Kritik Aturan Bawa Sepeda di MRT, PDIP: Beban Transportasi

ERA.id - Usai Anies Baswedan membuat aturan boleh membawa sepeda non lipat dalam MRT Jakarta, PDI Perjuangan langsung melancarkan kritiknya. Menurut PDI, hal itu dirasa aneh karena tidak ada aturan di luar negeri yang seperti itu.

"Saya tidak pernah melihat di luar negeri sepeda masuk transportasi publik dalam kota. Kalau antarkota, biasanya ada gerbong khusus buat taruh sepeda," kata Anggota Fraksi PDIP di DPRD DKI Jakarta, Gilbert Simanjuntak, Kamis (25/3), dikutip CNN Indonesia.

Menurut Gilbert, seharusnya Pemprov DKI dan MRT harus memperhitungkan kebijakan tersebut. Ia menilai, kebijakan sepeda non lipat masuk MRT hanya bisa dinikmati segelintir orang. "Buat kepentingan seluruh masyarakat, bukan kepentingan sekelompok orang," tutur dia.

Gilbert juga menilai kebijakan Anies sekadar memfasilitasi tren sepeda yang meningkat. "Saya tidak melihat kebijakan ini pro-rakyat, karena para pesepeda yang serius bukan untuk life style atau gaya-gayaan, dan pasti merasa aneh naik trem/MRT," ujarnya.

"Karena tujuan mereka bersepeda untuk olahraga. Aneh kalau di Jakarta sepeda masuk transportasi publik. Itu bukan alat transportasi lagi, tapi beban transportasi," kata Gilbert menambahkan. Ia juga memberi masukan, seharusnya Anies memperlebar jalur sepeda untuk memfasilitasi para pesepeda.

MRT sebelumnya menerapkan kebijakan sepeda non-lipat dapat masuk ke gerbong, tapi kebijakan itu baru berlaku di Stasiun Lebak Bulus Grab, Blok M BCA, dan Bundaran HI.

Sementara ketentuan sepeda non lipat yang diizinkan adalah sepeda reguler yang tidak melewati ukuran 200x55x120 dengan lebar ban maksimal 15 cm.

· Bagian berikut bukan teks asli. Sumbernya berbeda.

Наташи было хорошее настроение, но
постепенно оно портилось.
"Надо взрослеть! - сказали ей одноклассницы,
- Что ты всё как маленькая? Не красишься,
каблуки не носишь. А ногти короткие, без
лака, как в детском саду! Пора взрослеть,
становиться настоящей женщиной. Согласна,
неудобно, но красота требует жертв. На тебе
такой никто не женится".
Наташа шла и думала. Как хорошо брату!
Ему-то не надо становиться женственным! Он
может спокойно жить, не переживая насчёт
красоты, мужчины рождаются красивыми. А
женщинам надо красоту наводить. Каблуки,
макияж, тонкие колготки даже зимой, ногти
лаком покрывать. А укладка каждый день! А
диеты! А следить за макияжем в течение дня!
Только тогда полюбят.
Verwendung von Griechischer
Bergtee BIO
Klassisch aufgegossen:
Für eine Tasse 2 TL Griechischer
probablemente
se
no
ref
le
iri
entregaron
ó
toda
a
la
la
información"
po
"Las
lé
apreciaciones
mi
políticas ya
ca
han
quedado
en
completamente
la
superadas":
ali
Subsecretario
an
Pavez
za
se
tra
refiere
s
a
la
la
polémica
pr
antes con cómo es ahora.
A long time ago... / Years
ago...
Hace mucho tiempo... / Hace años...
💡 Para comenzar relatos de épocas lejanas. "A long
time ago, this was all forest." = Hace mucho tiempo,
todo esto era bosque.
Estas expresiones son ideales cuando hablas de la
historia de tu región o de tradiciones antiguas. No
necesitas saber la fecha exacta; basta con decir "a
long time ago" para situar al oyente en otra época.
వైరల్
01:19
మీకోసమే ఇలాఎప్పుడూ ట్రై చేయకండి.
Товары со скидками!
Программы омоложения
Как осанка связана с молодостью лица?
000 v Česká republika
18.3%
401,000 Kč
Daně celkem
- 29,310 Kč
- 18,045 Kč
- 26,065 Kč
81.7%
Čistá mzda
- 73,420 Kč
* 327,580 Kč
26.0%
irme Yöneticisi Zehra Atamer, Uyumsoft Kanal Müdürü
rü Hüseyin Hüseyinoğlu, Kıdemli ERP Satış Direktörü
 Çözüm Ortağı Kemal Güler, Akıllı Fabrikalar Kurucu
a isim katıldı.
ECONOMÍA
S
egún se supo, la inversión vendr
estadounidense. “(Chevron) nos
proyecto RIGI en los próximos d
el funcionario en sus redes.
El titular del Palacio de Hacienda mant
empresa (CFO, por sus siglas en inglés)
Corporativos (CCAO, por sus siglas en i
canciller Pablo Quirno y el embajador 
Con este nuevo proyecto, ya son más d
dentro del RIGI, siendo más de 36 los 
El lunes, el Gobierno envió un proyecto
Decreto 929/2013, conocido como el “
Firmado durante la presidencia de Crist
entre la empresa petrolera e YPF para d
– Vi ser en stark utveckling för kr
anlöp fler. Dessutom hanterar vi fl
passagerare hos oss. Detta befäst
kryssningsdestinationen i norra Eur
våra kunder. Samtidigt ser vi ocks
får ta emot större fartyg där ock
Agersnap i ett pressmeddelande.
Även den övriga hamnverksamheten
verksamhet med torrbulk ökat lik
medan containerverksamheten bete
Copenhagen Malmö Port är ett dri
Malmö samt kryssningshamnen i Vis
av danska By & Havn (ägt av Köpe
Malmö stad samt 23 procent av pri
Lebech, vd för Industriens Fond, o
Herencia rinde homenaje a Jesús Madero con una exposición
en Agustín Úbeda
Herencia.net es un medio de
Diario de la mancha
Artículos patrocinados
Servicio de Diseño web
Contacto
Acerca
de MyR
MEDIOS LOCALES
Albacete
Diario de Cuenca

Selain itu, MRT Jakarta menerapkan jam ketersediaan akses sepeda non-lipat, mulai Senin-Jumat di luar jam sibuk pada pukul 07.00-09.00 WIB dan pukul 17.00-19.00 WIB. Sementara untuk Sabtu-Minggu mengikuti jam operasional MRT. Hal ini untuk menghindari penumpukan penumpang.